• [Available data]
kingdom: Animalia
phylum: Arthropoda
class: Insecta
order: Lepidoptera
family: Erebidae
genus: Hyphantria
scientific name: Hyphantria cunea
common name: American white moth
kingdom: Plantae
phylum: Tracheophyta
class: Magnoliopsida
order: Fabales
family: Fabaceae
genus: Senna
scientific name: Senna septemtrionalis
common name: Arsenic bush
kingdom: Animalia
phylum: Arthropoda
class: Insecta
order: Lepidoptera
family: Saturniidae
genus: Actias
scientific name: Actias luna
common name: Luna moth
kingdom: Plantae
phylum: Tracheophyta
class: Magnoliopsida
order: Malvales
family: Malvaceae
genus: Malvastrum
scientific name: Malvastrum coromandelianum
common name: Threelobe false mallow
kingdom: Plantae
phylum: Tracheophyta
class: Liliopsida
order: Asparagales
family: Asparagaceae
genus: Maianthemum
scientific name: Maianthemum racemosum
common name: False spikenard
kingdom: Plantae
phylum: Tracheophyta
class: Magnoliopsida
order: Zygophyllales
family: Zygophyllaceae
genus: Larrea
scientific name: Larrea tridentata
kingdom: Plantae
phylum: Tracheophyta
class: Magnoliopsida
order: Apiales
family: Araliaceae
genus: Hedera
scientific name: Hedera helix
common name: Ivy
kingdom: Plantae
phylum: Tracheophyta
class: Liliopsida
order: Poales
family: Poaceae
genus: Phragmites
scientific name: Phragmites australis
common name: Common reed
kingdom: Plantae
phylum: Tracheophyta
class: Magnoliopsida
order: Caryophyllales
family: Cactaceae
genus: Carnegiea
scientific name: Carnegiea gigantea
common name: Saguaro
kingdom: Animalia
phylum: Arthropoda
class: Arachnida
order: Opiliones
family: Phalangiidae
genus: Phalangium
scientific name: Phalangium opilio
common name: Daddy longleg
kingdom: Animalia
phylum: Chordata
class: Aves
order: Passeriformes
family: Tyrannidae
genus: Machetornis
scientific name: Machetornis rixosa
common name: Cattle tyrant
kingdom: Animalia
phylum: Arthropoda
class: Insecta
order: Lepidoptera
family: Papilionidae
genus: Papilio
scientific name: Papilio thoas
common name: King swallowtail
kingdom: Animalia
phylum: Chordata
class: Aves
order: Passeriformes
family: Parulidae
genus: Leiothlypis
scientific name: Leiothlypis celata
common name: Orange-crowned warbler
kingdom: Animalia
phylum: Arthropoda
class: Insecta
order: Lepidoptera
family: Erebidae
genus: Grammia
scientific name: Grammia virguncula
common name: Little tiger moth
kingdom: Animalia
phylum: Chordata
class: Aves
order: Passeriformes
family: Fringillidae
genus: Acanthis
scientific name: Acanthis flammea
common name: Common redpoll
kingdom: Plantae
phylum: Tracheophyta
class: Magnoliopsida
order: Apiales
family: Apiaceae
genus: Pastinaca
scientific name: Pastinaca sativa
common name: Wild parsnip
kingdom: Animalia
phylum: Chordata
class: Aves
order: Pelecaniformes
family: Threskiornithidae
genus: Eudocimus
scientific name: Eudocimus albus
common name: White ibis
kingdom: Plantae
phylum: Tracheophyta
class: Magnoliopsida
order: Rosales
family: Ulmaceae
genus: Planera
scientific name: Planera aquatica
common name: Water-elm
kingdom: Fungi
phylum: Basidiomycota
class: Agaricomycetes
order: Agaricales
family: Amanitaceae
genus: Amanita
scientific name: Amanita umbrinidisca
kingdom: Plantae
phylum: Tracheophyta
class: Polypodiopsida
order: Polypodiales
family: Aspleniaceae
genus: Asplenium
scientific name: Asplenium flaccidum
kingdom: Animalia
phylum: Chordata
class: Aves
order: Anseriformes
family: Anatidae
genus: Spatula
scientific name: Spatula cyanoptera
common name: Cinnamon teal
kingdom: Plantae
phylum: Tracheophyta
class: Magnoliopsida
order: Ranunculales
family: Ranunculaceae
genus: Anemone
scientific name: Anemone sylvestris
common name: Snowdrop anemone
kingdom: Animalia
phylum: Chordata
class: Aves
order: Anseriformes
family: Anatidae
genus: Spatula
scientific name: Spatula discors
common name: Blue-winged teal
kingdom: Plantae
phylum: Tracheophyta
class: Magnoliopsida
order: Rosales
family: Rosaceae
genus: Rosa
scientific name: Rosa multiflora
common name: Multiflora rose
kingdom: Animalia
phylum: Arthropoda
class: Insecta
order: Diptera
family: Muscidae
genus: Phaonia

• [Exercise requirements]
Please lay out the stretch of records from the line that contains "common name: Water-elm" through the line that contains "family: Ranunculaceae" as a two-column CSV with the headers rank and name. Give one row per line, with each value in its own quoted field and any line breaks replaced by spaces.

• [In response]
rank,name
"common name:","Water-elm"
"kingdom:","Fungi"
"phylum:","Basidiomycota"
"class:","Agaricomycetes"
"order:","Agaricales"
"family:","Amanitaceae"
"genus:","Amanita"
"scientific name:","Amanita umbrinidisca"
"kingdom:","Plantae"
"phylum:","Tracheophyta"
"class:","Polypodiopsida"
"order:","Polypodiales"
"family:","Aspleniaceae"
"genus:","Asplenium"
"scientific name:","Asplenium flaccidum"
"kingdom:","Animalia"
"phylum:","Chordata"
"class:","Aves"
"order:","Anseriformes"
"family:","Anatidae"
"genus:","Spatula"
"scientific name:","Spatula cyanoptera"
"common name:","Cinnamon teal"
"kingdom:","Plantae"
"phylum:","Tracheophyta"
"class:","Magnoliopsida"
"order:","Ranunculales"
"family:","Ranunculaceae"